[PROVIDED DATA]
────────────────

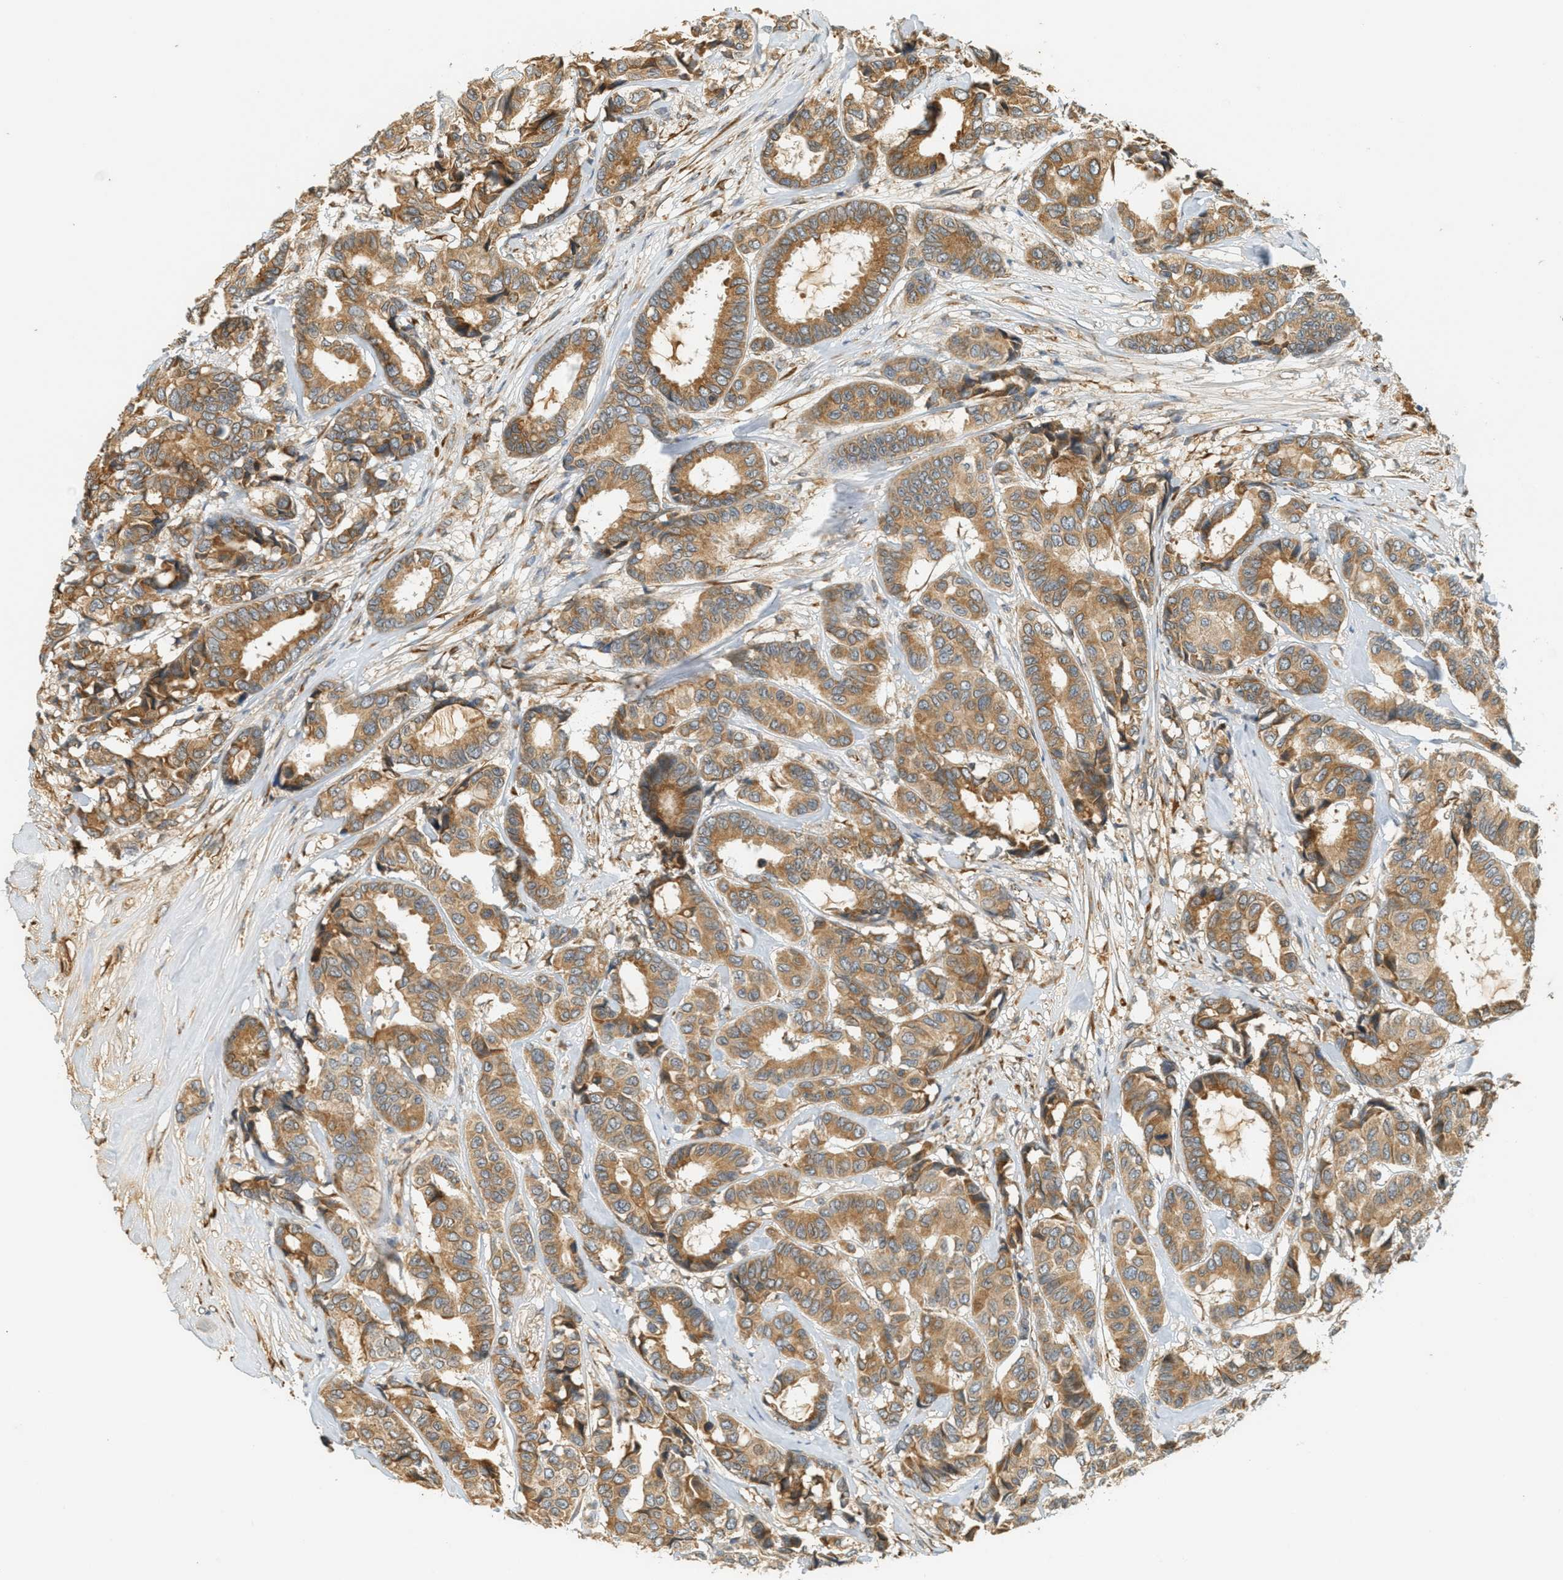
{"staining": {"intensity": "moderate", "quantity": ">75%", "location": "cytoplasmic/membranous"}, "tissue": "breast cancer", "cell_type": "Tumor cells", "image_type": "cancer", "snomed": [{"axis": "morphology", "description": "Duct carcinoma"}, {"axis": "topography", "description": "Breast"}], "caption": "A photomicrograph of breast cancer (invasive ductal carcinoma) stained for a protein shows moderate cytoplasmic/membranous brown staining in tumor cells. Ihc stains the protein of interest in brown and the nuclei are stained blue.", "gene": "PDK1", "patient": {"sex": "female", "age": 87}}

────────────────

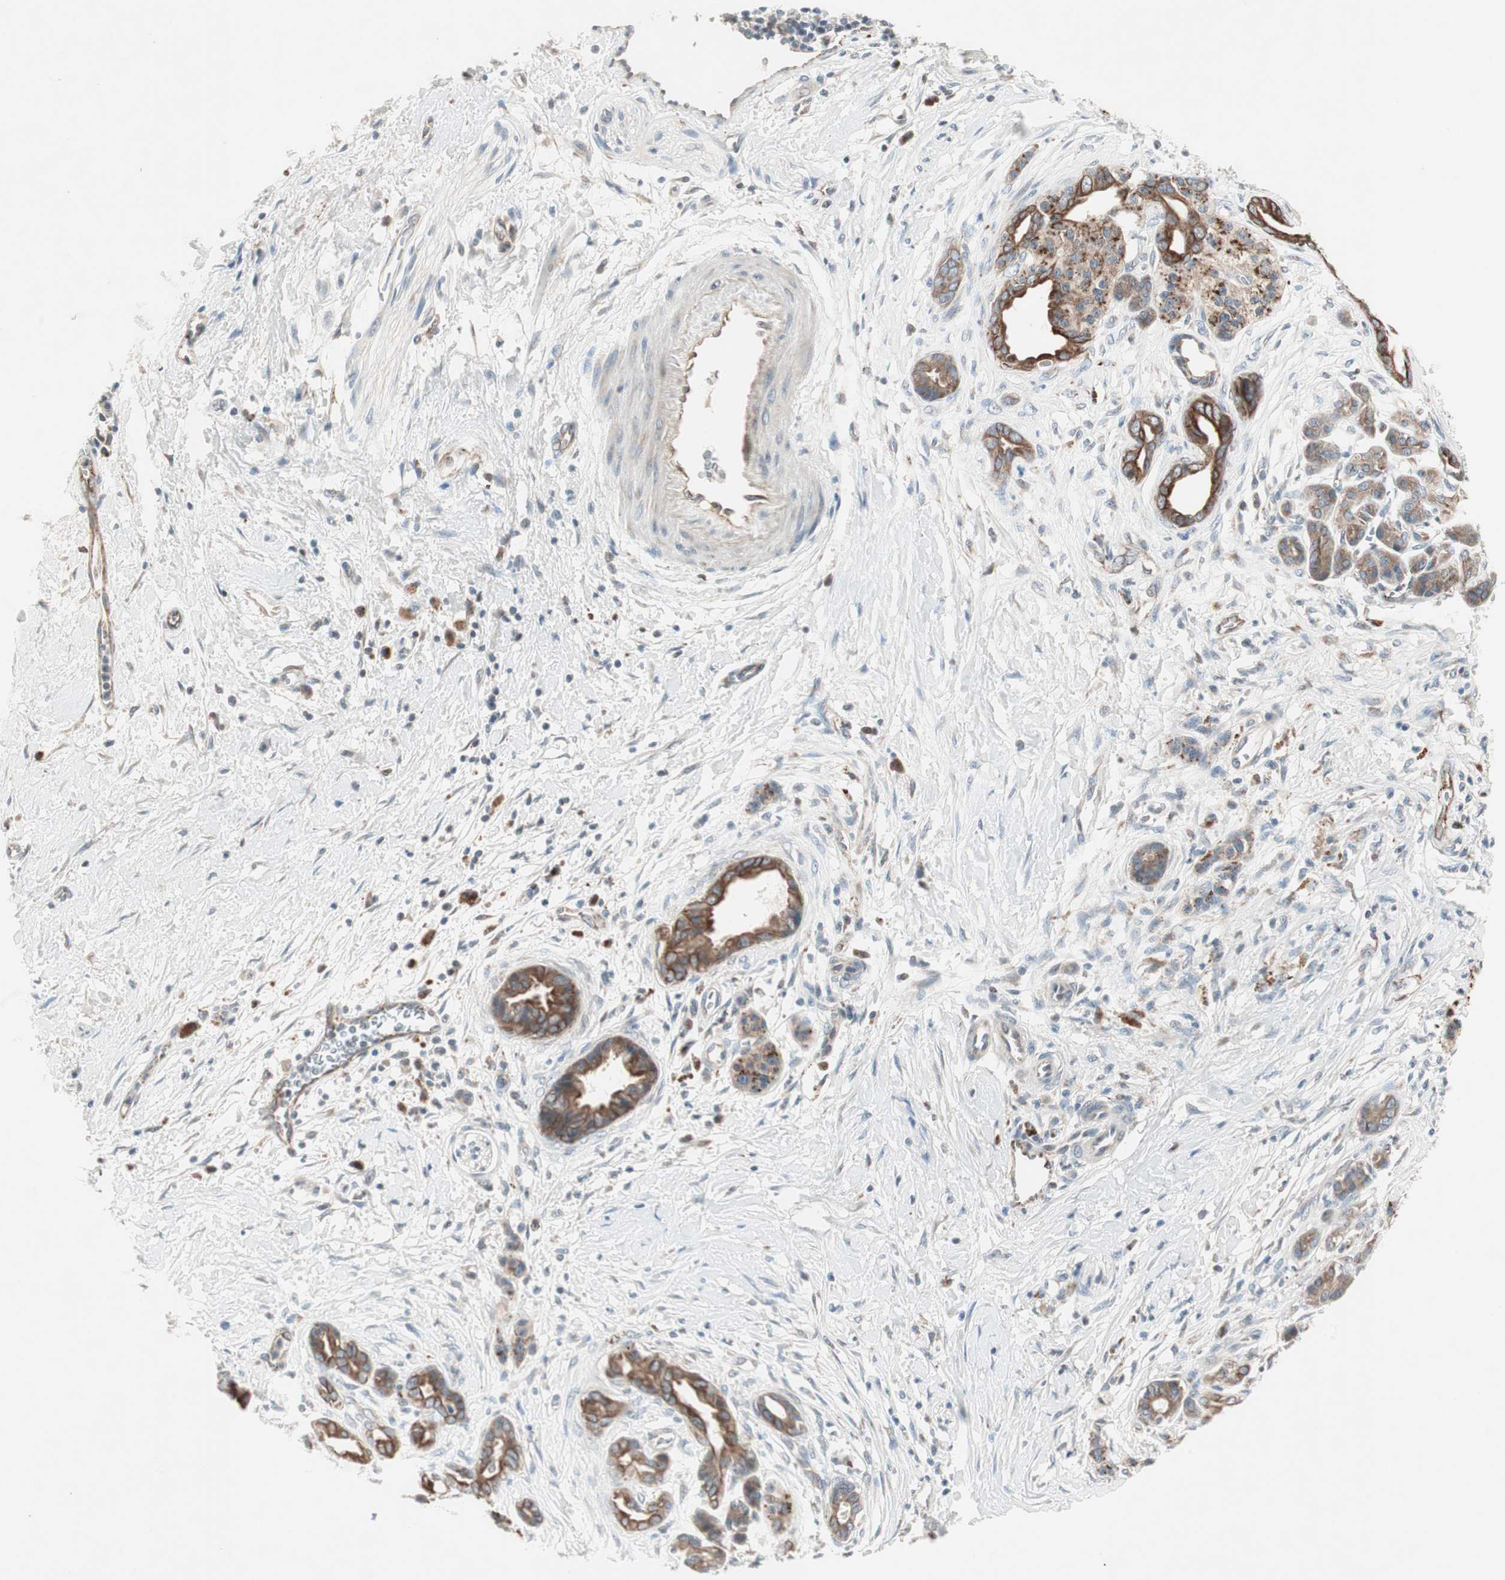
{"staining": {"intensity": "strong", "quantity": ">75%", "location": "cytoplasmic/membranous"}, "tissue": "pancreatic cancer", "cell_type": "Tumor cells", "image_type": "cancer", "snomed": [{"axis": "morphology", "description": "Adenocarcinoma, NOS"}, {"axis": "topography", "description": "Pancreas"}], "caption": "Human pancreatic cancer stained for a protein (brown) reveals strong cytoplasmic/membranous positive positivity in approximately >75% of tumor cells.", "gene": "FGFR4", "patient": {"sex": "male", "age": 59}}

────────────────

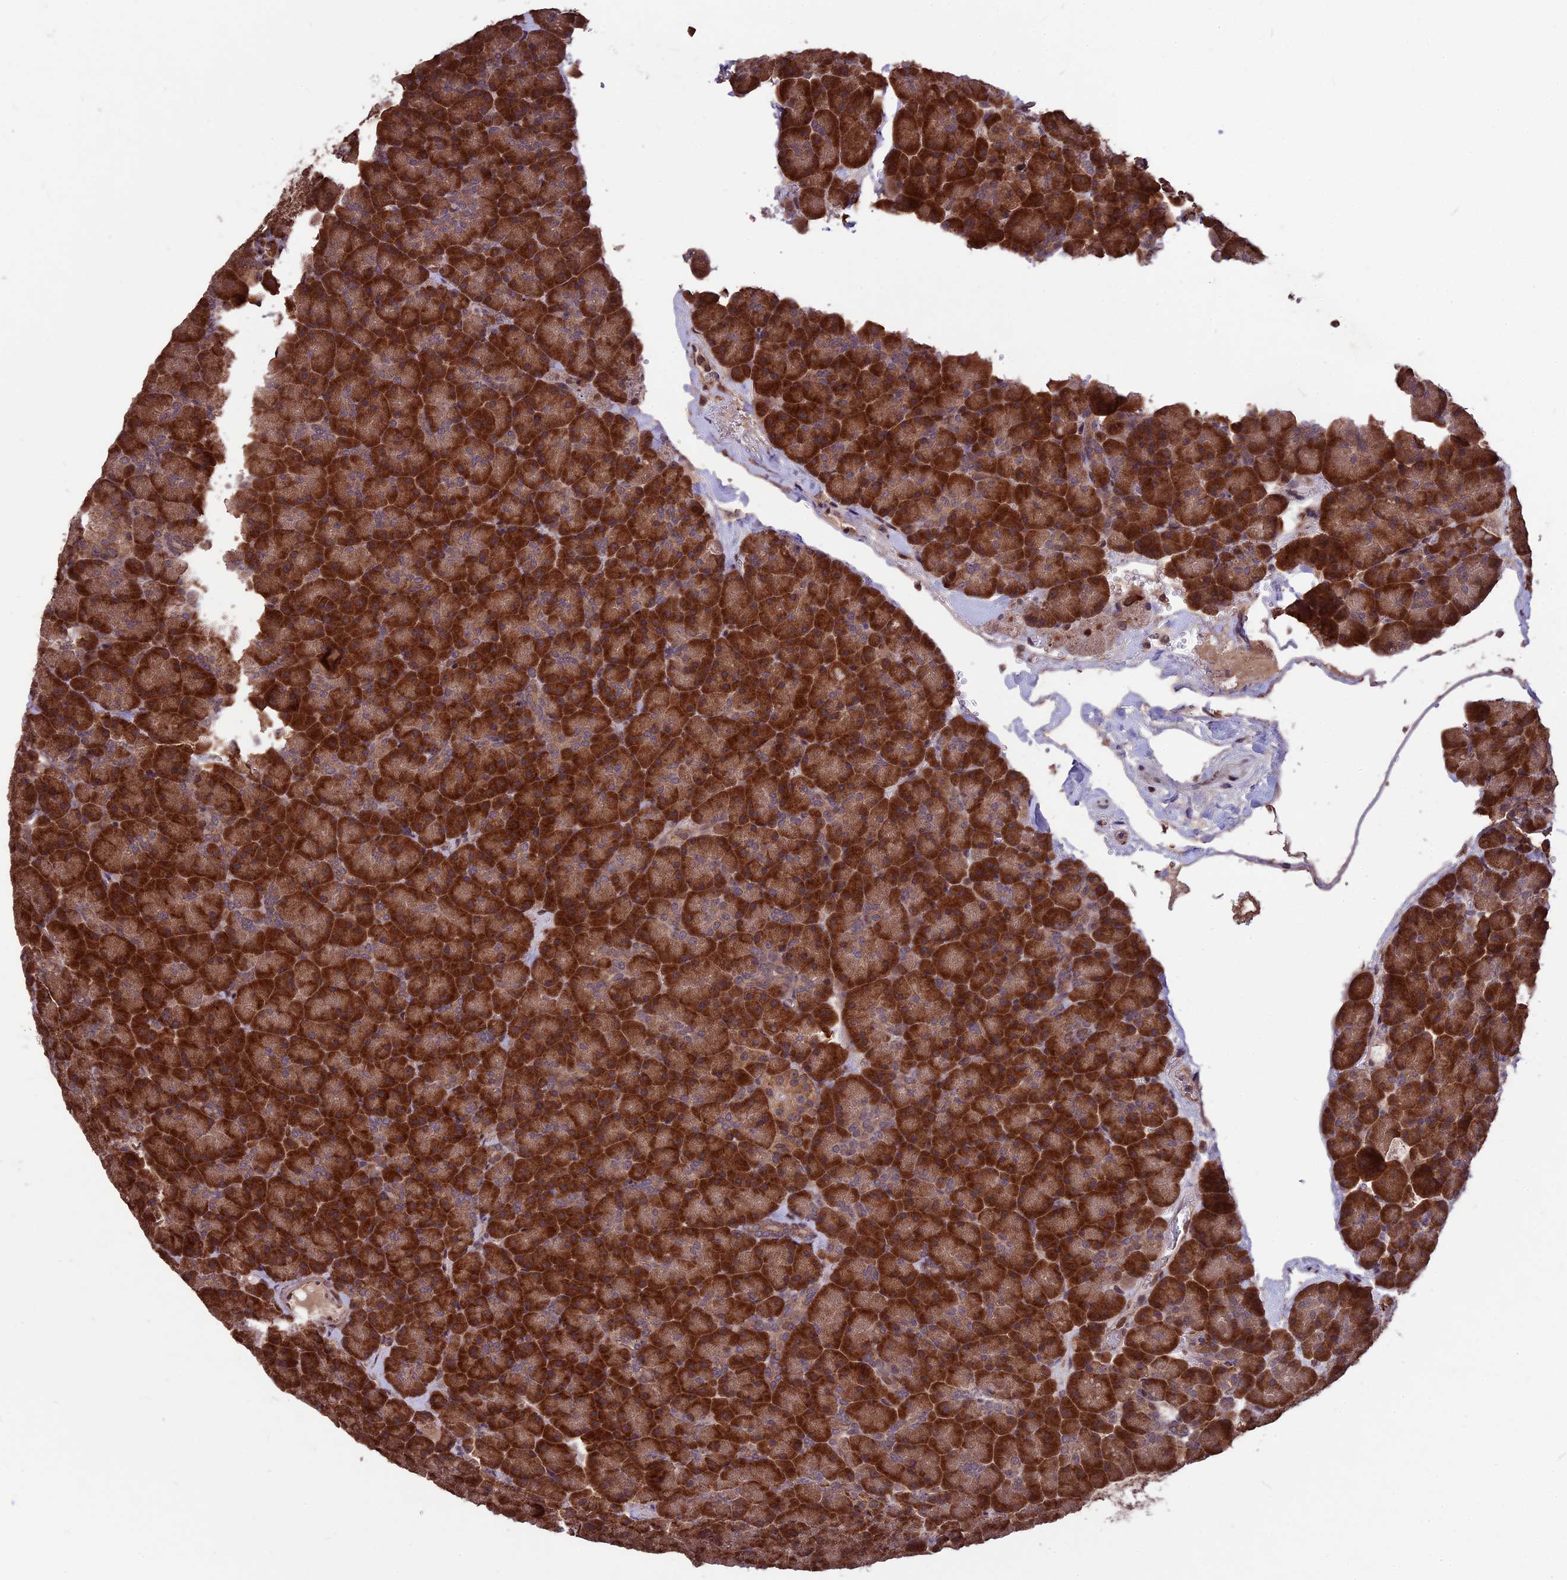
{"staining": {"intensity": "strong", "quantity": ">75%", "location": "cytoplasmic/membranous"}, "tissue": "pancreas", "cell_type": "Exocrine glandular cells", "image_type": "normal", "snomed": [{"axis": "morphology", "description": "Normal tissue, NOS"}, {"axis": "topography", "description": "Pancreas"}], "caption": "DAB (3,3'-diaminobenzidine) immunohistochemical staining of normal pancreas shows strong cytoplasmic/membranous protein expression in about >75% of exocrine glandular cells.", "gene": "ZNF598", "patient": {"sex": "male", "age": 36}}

────────────────

[WORK REQUEST]
Please copy out each line in the entries that mentions the string "cancer".

[WRITTEN RESPONSE]
{"staining": {"intensity": "moderate", "quantity": ">75%", "location": "cytoplasmic/membranous"}, "tissue": "breast cancer", "cell_type": "Tumor cells", "image_type": "cancer", "snomed": [{"axis": "morphology", "description": "Duct carcinoma"}, {"axis": "topography", "description": "Breast"}], "caption": "A photomicrograph of breast cancer (invasive ductal carcinoma) stained for a protein shows moderate cytoplasmic/membranous brown staining in tumor cells. Ihc stains the protein of interest in brown and the nuclei are stained blue.", "gene": "PDK1", "patient": {"sex": "female", "age": 87}}
{"staining": {"intensity": "strong", "quantity": ">75%", "location": "cytoplasmic/membranous"}, "tissue": "pancreatic cancer", "cell_type": "Tumor cells", "image_type": "cancer", "snomed": [{"axis": "morphology", "description": "Adenocarcinoma, NOS"}, {"axis": "topography", "description": "Pancreas"}], "caption": "Human pancreatic cancer stained for a protein (brown) reveals strong cytoplasmic/membranous positive positivity in approximately >75% of tumor cells.", "gene": "FGFR4", "patient": {"sex": "male", "age": 59}}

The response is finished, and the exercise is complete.